How much tax do I pay on 401k withdrawal?
When you withdraw funds from your 401(k) account, you will owe income taxes and a potential penalty. Find out how much you will owe.
One of the attractive features of a 401(k) plan is that it is tax-deferred, meaning that there is no tax charged on contributions, or on interest and gains earned on the retirement savings until you withdraw it. This allows individuals to contribute a bigger portion of their paycheck to their retirement savings up to the 401(k) contribution limit. However, you will still have to pay taxes when you withdraw money from a 401(k) plan.
When you make a withdrawal from a 401(k) account, the amount of tax you pay depends on your tax bracket in the year when the withdrawal is made. For example, if you fall in the 12% tax bracket rate, you can expect to pay up to 22% in taxes, including a 10% early withdrawal penalty if you are below 59 ½. However, if you are above 59 ½, you will only pay income taxes on the amount withdrawn. You must file your annual tax return, reporting all the income earned during the year, including the 401(k) distributions, and taxes you have already paid.
401(k) Taxes If you Withdraw Money Early
You can make an early 401(k) withdrawal to pay college fees, emergency medical bills, or when you are a victim of a disaster. In this case, you should expect to pay income taxes on the amount withdrawn, since the distribution is considered an income to you. However, if the withdrawal qualifies as a hardship withdrawal, you may get an exception for the 10% penalty tax.

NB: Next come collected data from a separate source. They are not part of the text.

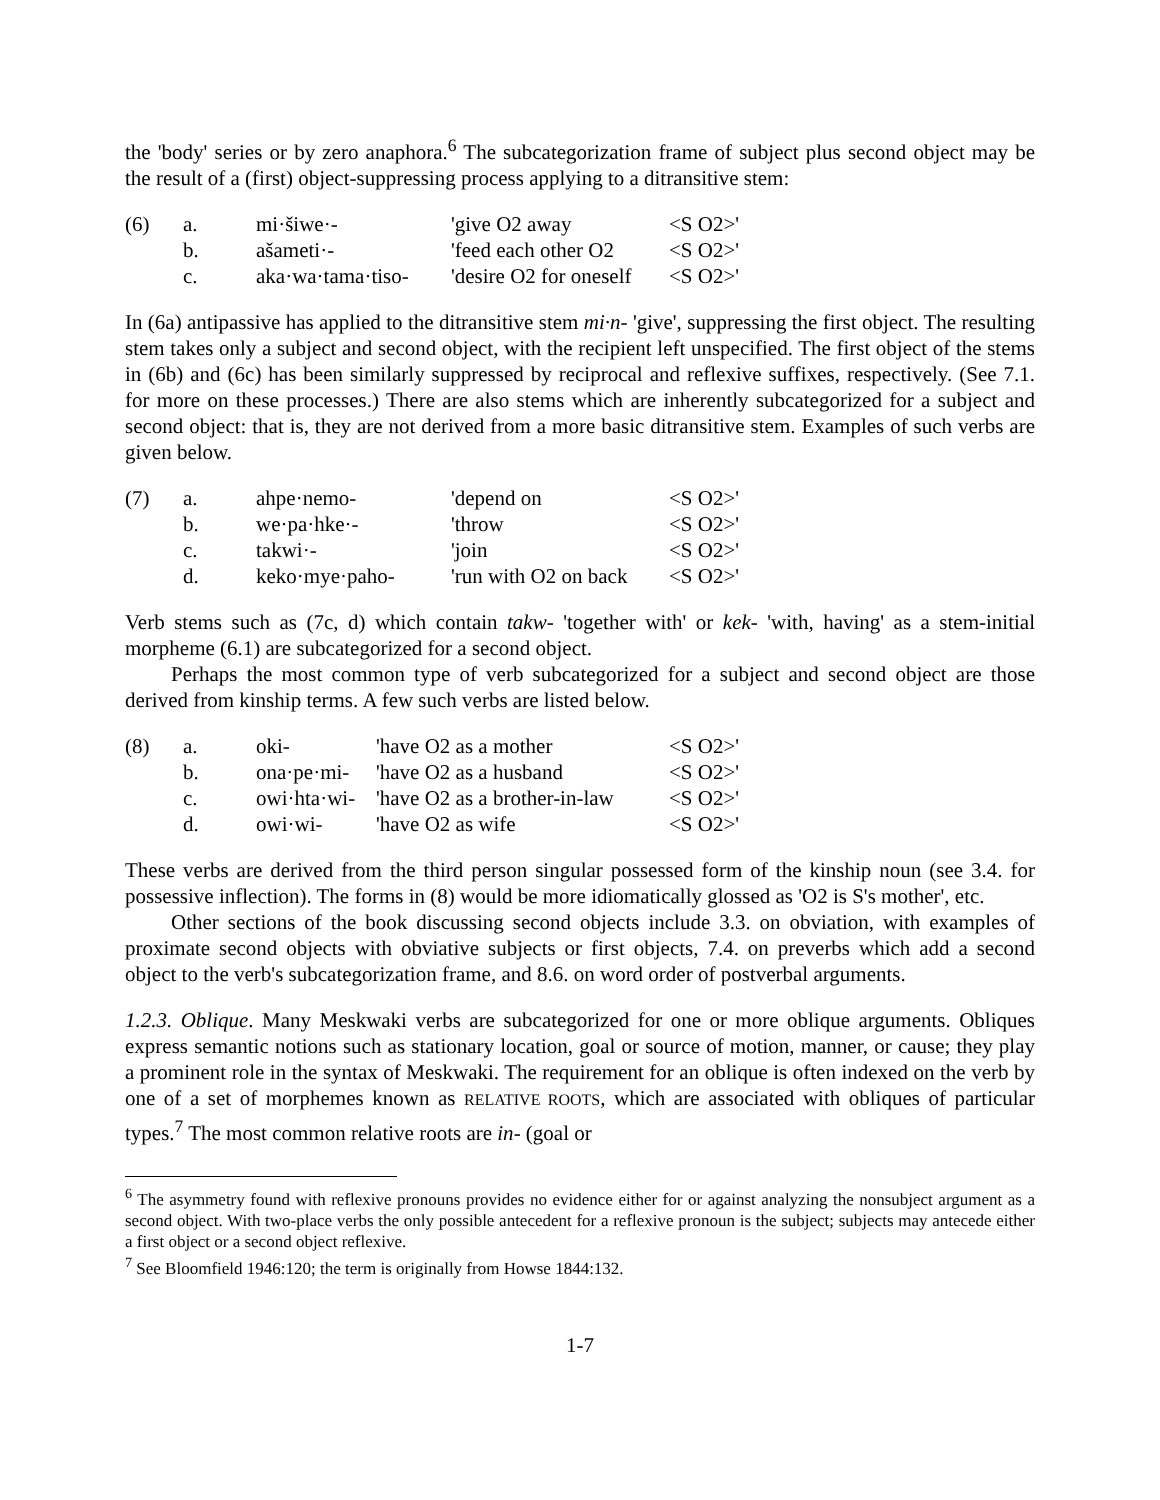the 'body' series or by zero anaphora.<sup>6</sup> The subcategorization frame of subject plus second object may be the result of a (first) object-suppressing process applying to a ditransitive stem:
| (6) | a. | mi·šiwe·- | 'give O2 away | <S O2>' |
| | b. | ašameti·- | 'feed each other O2 | <S O2>' |
| | c. | aka·wa·tama·tiso- | 'desire O2 for oneself | <S O2>' |
In (6a) antipassive has applied to the ditransitive stem mi·n- 'give', suppressing the first object. The resulting stem takes only a subject and second object, with the recipient left unspecified. The first object of the stems in (6b) and (6c) has been similarly suppressed by reciprocal and reflexive suffixes, respectively. (See 7.1. for more on these processes.) There are also stems which are inherently subcategorized for a subject and second object: that is, they are not derived from a more basic ditransitive stem. Examples of such verbs are given below.
| (7) | a. | ahpe·nemo- | 'depend on | <S O2>' |
| | b. | we·pa·hke·- | 'throw | <S O2>' |
| | c. | takwi·- | 'join | <S O2>' |
| | d. | keko·mye·paho- | 'run with O2 on back | <S O2>' |
Verb stems such as (7c, d) which contain takw- 'together with' or kek- 'with, having' as a stem-initial morpheme (6.1) are subcategorized for a second object.
Perhaps the most common type of verb subcategorized for a subject and second object are those derived from kinship terms. A few such verbs are listed below.
| (8) | a. | oki- | 'have O2 as a mother | <S O2>' |
| | b. | ona·pe·mi- | 'have O2 as a husband | <S O2>' |
| | c. | owi·hta·wi- | 'have O2 as a brother-in-law | <S O2>' |
| | d. | owi·wi- | 'have O2 as wife | <S O2>' |
These verbs are derived from the third person singular possessed form of the kinship noun (see 3.4. for possessive inflection). The forms in (8) would be more idiomatically glossed as 'O2 is S's mother', etc.
Other sections of the book discussing second objects include 3.3. on obviation, with examples of proximate second objects with obviative subjects or first objects, 7.4. on preverbs which add a second object to the verb's subcategorization frame, and 8.6. on word order of postverbal arguments.
1.2.3. Oblique. Many Meskwaki verbs are subcategorized for one or more oblique arguments. Obliques express semantic notions such as stationary location, goal or source of motion, manner, or cause; they play a prominent role in the syntax of Meskwaki. The requirement for an oblique is often indexed on the verb by one of a set of morphemes known as RELATIVE ROOTS, which are associated with obliques of particular types.<sup>7</sup> The most common relative roots are in- (goal or
<sup>6</sup> The asymmetry found with reflexive pronouns provides no evidence either for or against analyzing the nonsubject argument as a second object. With two-place verbs the only possible antecedent for a reflexive pronoun is the subject; subjects may antecede either a first object or a second object reflexive.
<sup>7</sup> See Bloomfield 1946:120; the term is originally from Howse 1844:132.
1-7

If you have a Roth 401(k) account, you won’t be required to pay any income taxes as long as you’ve held the account for at least five years. A Roth 401(k) is funded with after-tax dollars, and you only pay taxes on contributions. The Roth 401(k) contributions are not tax-deductible, and you won’t pay taxes on withdrawals in retirement. However, if you make a withdrawal before reaching 59 ½, you will pay income taxes on any interests and gains on your retirement savings, and a 10% early withdrawal tax, unless you need the money due to disability or death.
401(k) Taxes If you Withdraw Money in Retirement
When you withdraw money from a 401(k) in retirement, you will owe taxes in the year when you take the distribution. The withdrawals will be taxed as your other sources of income at your tax bracket rate. At the minimum, you will pay federal income taxes on the distribution. If you are a resident of a state that imposes state income taxes on retirement distributions, you will pay extra taxes. However, certain states don't tax 401(k) distributions, and you won’t pay additional taxes.
For Roth 401(k) withdrawals, you won’t pay income taxes when you withdraw money in retirement, since you had already paid income taxes at the onset. You must have reached 59 ½ and have held the account for five years or more to qualify for tax-free withdrawals from your Roth 401(k).
If you are already 72, you must start taking the required minimum distributions from a traditional 401(k) and Roth 401(k). If you do not take the mandatory distributions, you will incur a 10% penalty on the distribution not taken.
How to Minimize 401(k) Taxes
Here are some of the ways you can use to reduce, delay, or avoid the 401(k) taxes:
401(k) rollover to a traditional IRA
If you are simply withdrawing funds from a 401(k) and transferring them to another retirement account, you can opt for a direct rollover. A direct rollover moves retirement money directly from one retirement account to another, and it does not have a tax implication. You can also choose an indirect rollover, where the plan sponsor sends you a check with your 401(k) balance. You must then deposit the funds to a 401(k) or IRA within 60 days, failure to which the amount will be considered a distribution for tax purposes.
If you believe you will be in a higher tax bracket in retirement, you can decide to pay taxes now by rolling over your 401(k) into a Roth IRA. A Roth IRA is funded with after-tax dollars, and you will have to pay taxes now on any contributions made to a traditional 401(k) in the year you execute the rollover. Once you’ve completed the rollover, you won’t owe income taxes when you take a distribution in retirement.
Instead of making a 401(k) withdrawal before reaching 59 ½, you can decide to take a 401(k) loan. You can borrow up to 50% of your account balance, up to a maximum of $50,000 to meet your current financial needs. You won’t pay any taxes on the 401(k) loan, but you will be required to pay back the loan with interest. The funds will be deposited back to your 401(k) account.